**ASSIGNMENT:** Without including any images, please transcribe all the lines below exactly.

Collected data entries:
BEGIN

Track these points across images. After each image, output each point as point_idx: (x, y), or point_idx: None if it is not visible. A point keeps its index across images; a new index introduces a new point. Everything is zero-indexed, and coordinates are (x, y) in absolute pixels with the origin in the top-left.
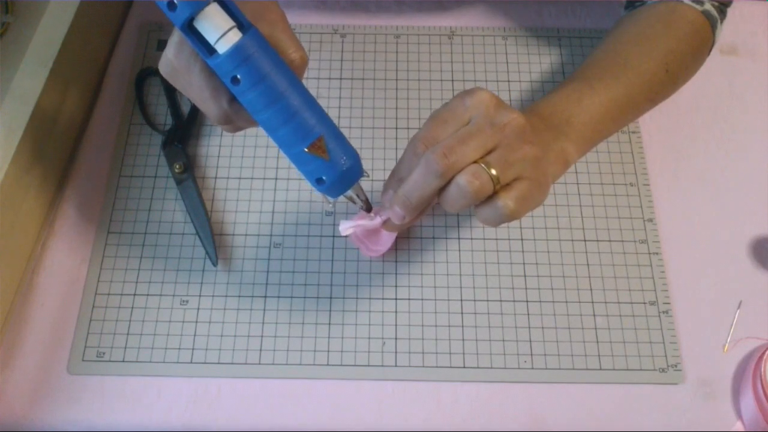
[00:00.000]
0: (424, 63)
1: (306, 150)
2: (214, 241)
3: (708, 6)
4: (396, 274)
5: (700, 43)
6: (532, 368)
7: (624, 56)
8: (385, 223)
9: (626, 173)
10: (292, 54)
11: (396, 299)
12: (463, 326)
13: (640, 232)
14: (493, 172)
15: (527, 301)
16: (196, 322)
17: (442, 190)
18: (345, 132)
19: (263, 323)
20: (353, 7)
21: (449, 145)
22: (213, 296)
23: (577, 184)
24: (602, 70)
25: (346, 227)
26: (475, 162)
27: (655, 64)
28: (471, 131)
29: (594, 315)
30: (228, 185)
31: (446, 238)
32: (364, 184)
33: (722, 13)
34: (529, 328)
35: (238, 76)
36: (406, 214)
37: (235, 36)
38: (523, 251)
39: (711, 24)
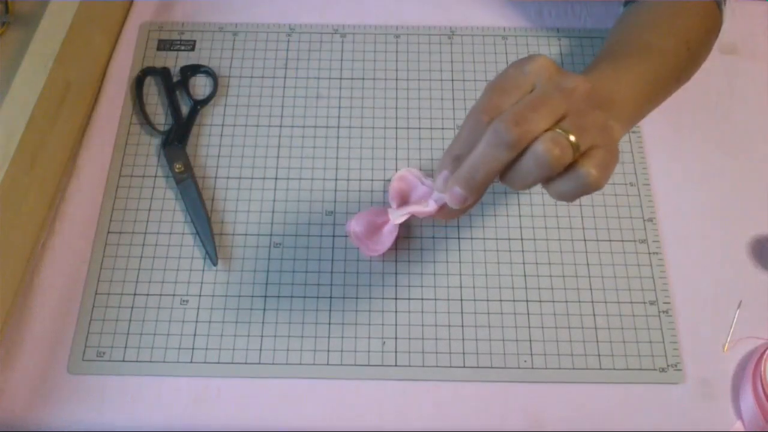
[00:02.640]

END

**EXERCISE OUTPUT:**
Track these points across images. After each image, output each point as point_idx: (x, y), or point_idx: None if it is not visible. A point keeps its index across images; a new index introduces a new point. Everything is zero-indexed, and coordinates are (x, y) in absolute pixels with the origin in the top-left.
[00:00.000]
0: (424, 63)
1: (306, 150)
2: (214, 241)
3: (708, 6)
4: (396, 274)
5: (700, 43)
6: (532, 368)
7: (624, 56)
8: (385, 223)
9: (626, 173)
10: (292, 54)
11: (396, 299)
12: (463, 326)
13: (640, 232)
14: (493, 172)
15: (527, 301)
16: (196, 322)
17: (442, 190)
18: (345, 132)
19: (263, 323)
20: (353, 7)
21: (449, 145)
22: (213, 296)
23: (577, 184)
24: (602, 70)
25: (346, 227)
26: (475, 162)
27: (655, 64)
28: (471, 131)
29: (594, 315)
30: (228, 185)
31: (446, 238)
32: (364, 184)
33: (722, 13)
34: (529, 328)
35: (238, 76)
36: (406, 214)
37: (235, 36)
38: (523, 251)
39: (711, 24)
[00:02.640]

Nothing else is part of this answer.